Monday, December 22, 2008

X-Training; X-Country Skiing Style

I've been out the last two days cross country skiing. Yesterday evening I was out for 55mins and today I was out for 65 mins.

Last night I got back and was feeling, "Ah, that was not bad I barely noticed I did exercise," until I bent down to undo my boots. Then when I started to walk I was like a drunk. Doh, gotta let the body get used to the different bio-mechanical repetitive action of skiing.

Today was better (as in less like a drunken sailor after skiing) and I got a better workout over all. Yesterday I skied on the trail system (biking, running, walking, rollerblading in the summer) near (.5km) my house.

Today was way more fun, I went to the "Beaver Pond" as it is called, also near my house (about 5.5 k by running; yes I know the distance since I pass it often). The trails around the Beaver Pond are through rolling hills (ok, hills for Ottawa) so there were some fun downhill sections, lots of flat open trails through beautiful woods, and a little bit of climbing (ok a lot of climbing sometimes, man I am going to be paying for some of those climbs in the next day or two).

I think cross country skiing is a great way to cross train for running. I am using muscles in my back and core that I never directly attack on my runs. A key to strong long distance running are your core muscles (everything around your mid-section). These muscles keep you upright and allow you to run more efficiently. So one side effect of cross country skiing should be improved distance running once the winter weather abates and I get closer to the Marathon.

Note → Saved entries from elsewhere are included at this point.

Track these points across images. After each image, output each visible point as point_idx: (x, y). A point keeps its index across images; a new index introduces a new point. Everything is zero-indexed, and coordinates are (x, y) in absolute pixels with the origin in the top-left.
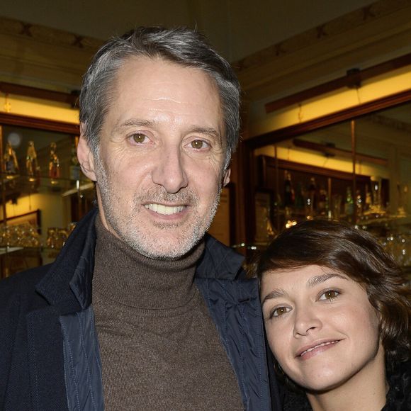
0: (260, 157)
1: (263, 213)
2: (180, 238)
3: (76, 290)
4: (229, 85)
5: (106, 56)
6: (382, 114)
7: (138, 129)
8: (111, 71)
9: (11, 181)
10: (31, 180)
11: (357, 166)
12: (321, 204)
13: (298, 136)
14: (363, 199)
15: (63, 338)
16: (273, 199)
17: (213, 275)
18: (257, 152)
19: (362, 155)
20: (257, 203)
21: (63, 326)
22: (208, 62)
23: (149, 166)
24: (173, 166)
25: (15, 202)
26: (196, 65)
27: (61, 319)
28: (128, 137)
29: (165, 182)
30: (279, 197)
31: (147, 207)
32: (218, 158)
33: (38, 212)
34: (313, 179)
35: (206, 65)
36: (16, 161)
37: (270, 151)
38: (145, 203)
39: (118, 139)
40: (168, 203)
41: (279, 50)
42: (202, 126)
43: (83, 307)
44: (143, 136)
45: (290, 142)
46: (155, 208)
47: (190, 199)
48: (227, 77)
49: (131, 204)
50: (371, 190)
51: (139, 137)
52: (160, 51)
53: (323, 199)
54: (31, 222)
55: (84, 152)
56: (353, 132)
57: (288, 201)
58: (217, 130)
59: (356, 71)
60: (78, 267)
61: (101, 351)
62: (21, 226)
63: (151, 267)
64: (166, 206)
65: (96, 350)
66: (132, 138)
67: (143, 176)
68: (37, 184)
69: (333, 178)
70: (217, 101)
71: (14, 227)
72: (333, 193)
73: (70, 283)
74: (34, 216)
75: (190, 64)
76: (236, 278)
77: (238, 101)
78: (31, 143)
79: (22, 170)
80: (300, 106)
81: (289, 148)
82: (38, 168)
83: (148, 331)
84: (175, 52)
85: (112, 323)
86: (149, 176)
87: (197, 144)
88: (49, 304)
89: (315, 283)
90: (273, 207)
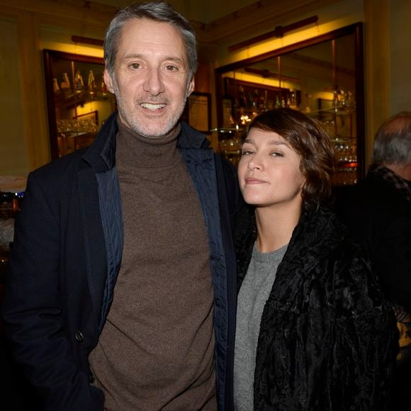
0: (226, 78)
1: (227, 111)
2: (161, 125)
3: (105, 158)
4: (188, 33)
5: (114, 20)
6: (296, 52)
7: (135, 60)
8: (118, 28)
9: (79, 94)
10: (91, 93)
11: (282, 83)
12: (261, 106)
13: (247, 66)
14: (286, 102)
15: (98, 185)
16: (233, 103)
17: (188, 146)
18: (224, 76)
19: (285, 76)
20: (224, 105)
21: (98, 178)
22: (173, 19)
23: (141, 82)
24: (155, 79)
25: (82, 106)
26: (167, 21)
27: (97, 175)
28: (129, 66)
29: (151, 90)
30: (236, 101)
31: (142, 105)
32: (183, 75)
33: (96, 112)
34: (256, 91)
35: (173, 21)
36: (82, 82)
37: (231, 75)
38: (140, 103)
39: (124, 67)
40: (153, 102)
41: (235, 15)
42: (171, 56)
43: (110, 168)
44: (138, 65)
45: (243, 69)
46: (147, 106)
47: (166, 100)
48: (187, 28)
49: (133, 105)
50: (290, 97)
51: (136, 66)
52: (145, 14)
53: (262, 102)
54: (92, 118)
55: (107, 77)
56: (279, 63)
57: (242, 104)
58: (181, 58)
59: (280, 27)
60: (106, 145)
61: (122, 193)
62: (86, 120)
63: (148, 143)
64: (153, 104)
65: (119, 192)
66: (132, 66)
67: (138, 88)
68: (95, 95)
69: (268, 91)
70: (181, 42)
71: (81, 120)
72: (268, 99)
73: (101, 155)
74: (94, 114)
75: (163, 21)
76: (201, 147)
77: (195, 42)
78: (91, 71)
79: (86, 87)
80: (248, 48)
81: (242, 72)
82: (95, 86)
83: (148, 180)
84: (156, 15)
85: (127, 176)
86: (142, 87)
87: (170, 68)
88: (91, 166)
89: (272, 143)
90: (233, 107)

Other reasons I think cross country skiing will improve my running fitness. As mentioned, I am getting a total body workout while getting a good aerobic workout at the same time. I also strongly feel that cross training allows your body to balance out the overuse that a single sport can place on the key muscles required for that sport. So I think of cross training as a way to actively rest those hammered muscles while toning the stablizing muscles which will help keep me running further and faster.

Another bonus to cross country skiing is that research (yes they research everything it seems) shows that the same amount of time spent cross country skiing as running, at the same heart rate range, produced similar physiological effects in male (study was only done on men) test subjects. So for me, that means I plan to mix up some of my runs with cross country skiing as a way to optimize my time training and participating in two sports I love (running and cross country skiing). If the study is correct I should be getting similar improvements to my body minus the pounding that running produces.

So I figure with at least 2 runs a week and then 1-2 days of cross country skiiing (depending on the weather since when the skiiing is good I will out there more until the ice arrives on the canal, then it's time for some speed skating on the canal) I should be right on track with training through the winter. WItht he added bonus that my body will have taken a little less pounding but still be adapting to longer endurance activity.